--- SHORT TASK ---
Reproduce verbatim the stretch of the material below from the line containing "pose: elev=146.5 azim=303.0" through the line containing "Dot at: occluded", omitting the pictures.

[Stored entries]
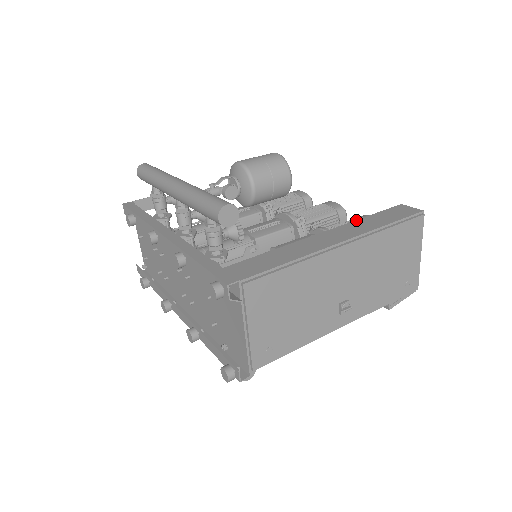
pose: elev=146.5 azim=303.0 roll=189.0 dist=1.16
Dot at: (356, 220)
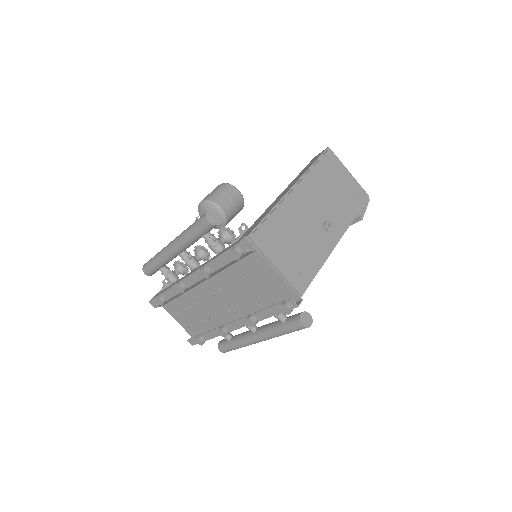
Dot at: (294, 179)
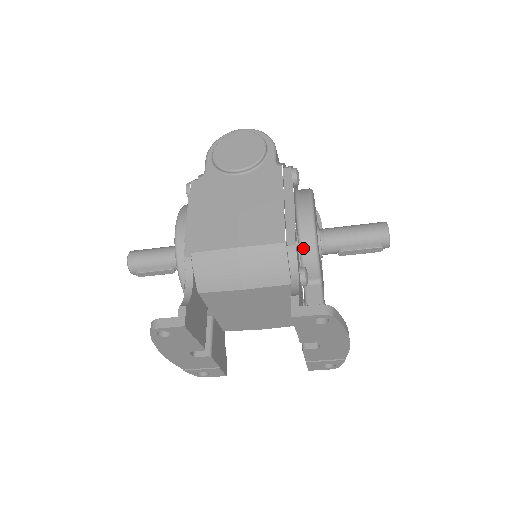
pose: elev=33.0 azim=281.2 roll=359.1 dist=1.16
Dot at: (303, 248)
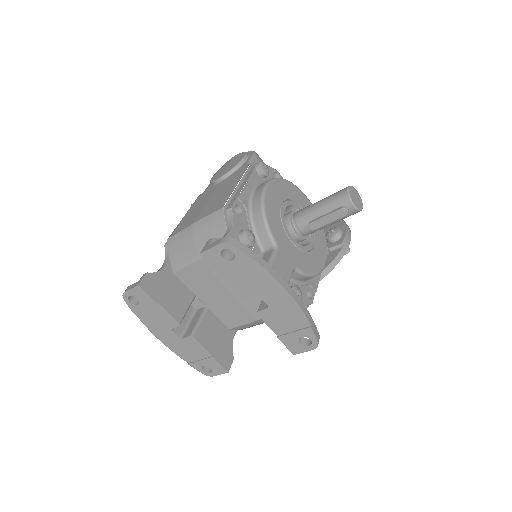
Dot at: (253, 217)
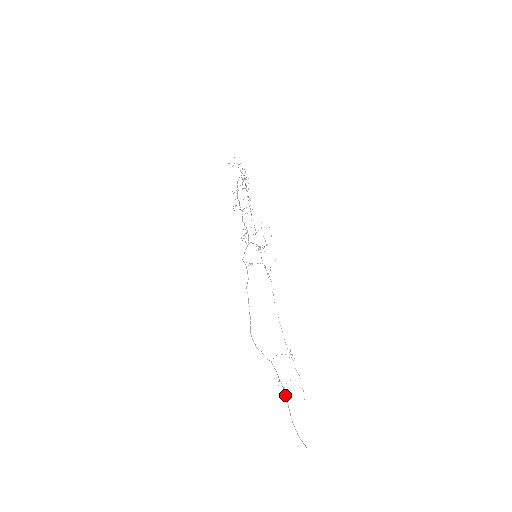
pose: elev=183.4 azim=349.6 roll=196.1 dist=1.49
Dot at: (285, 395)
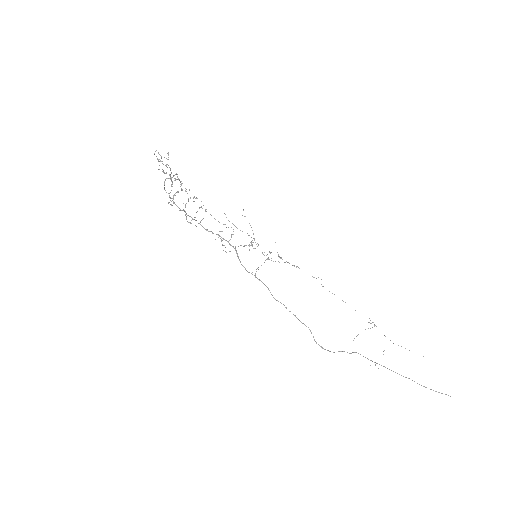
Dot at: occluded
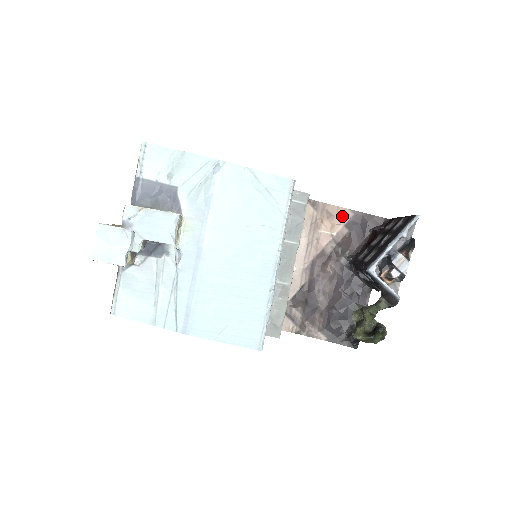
--
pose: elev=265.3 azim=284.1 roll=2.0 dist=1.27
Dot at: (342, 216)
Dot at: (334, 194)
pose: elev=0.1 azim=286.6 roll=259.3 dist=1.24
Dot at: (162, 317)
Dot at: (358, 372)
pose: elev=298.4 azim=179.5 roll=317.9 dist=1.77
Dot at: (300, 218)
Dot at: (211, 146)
==
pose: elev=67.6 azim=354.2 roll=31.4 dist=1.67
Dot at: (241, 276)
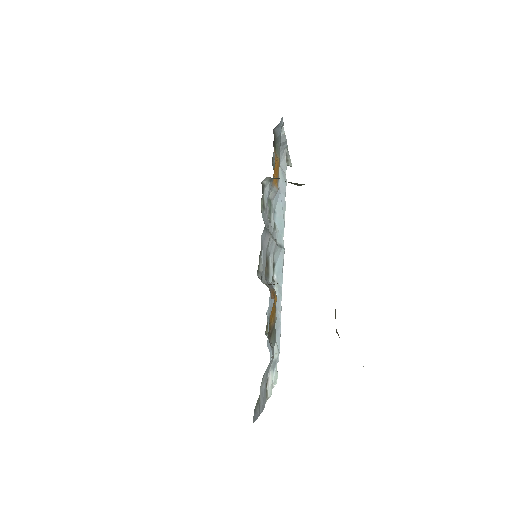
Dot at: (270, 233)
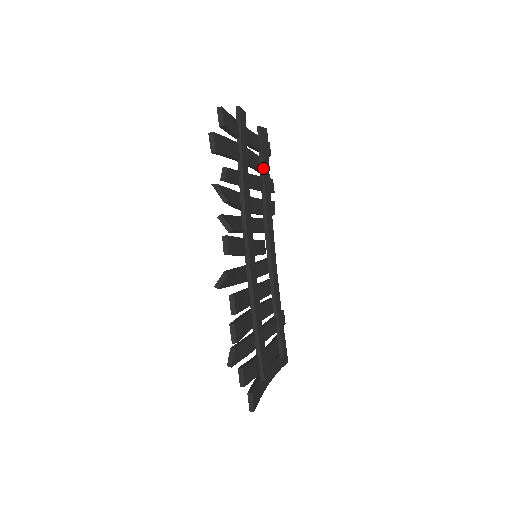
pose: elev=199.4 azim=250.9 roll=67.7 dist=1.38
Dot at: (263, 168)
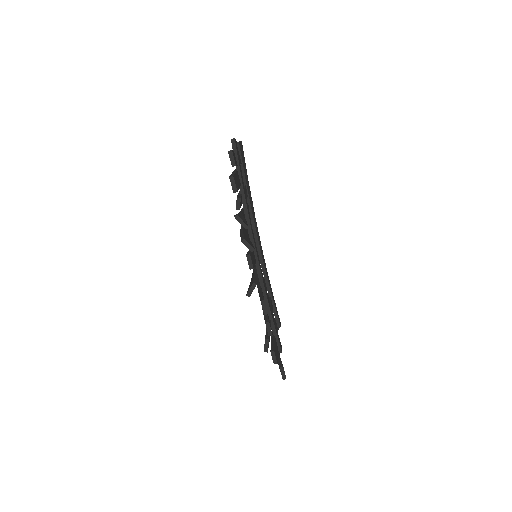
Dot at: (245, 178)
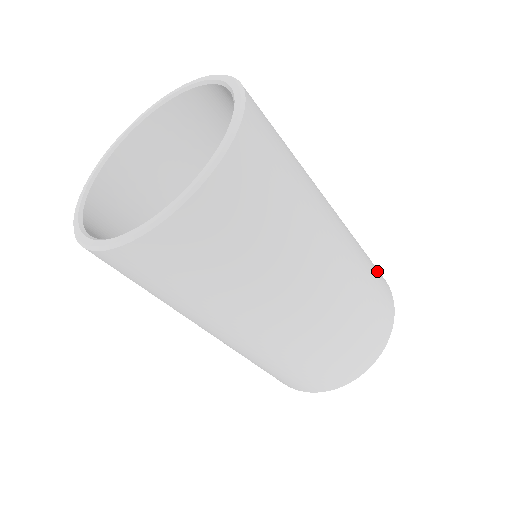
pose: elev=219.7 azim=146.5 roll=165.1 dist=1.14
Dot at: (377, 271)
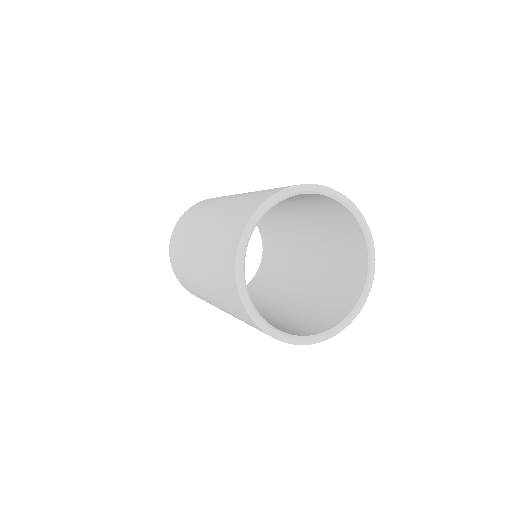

--- THE COMPLETED TASK ---
pose: elev=146.5 azim=303.0 roll=189.0 dist=1.16
Dot at: (356, 220)
Dot at: (294, 179)
pose: elev=33.0 azim=281.2 roll=359.1 dist=1.16
Dot at: (303, 248)
Dot at: (253, 217)
pose: elev=183.4 azim=349.6 roll=196.1 dist=1.49
Dot at: (285, 395)
Dot at: occluded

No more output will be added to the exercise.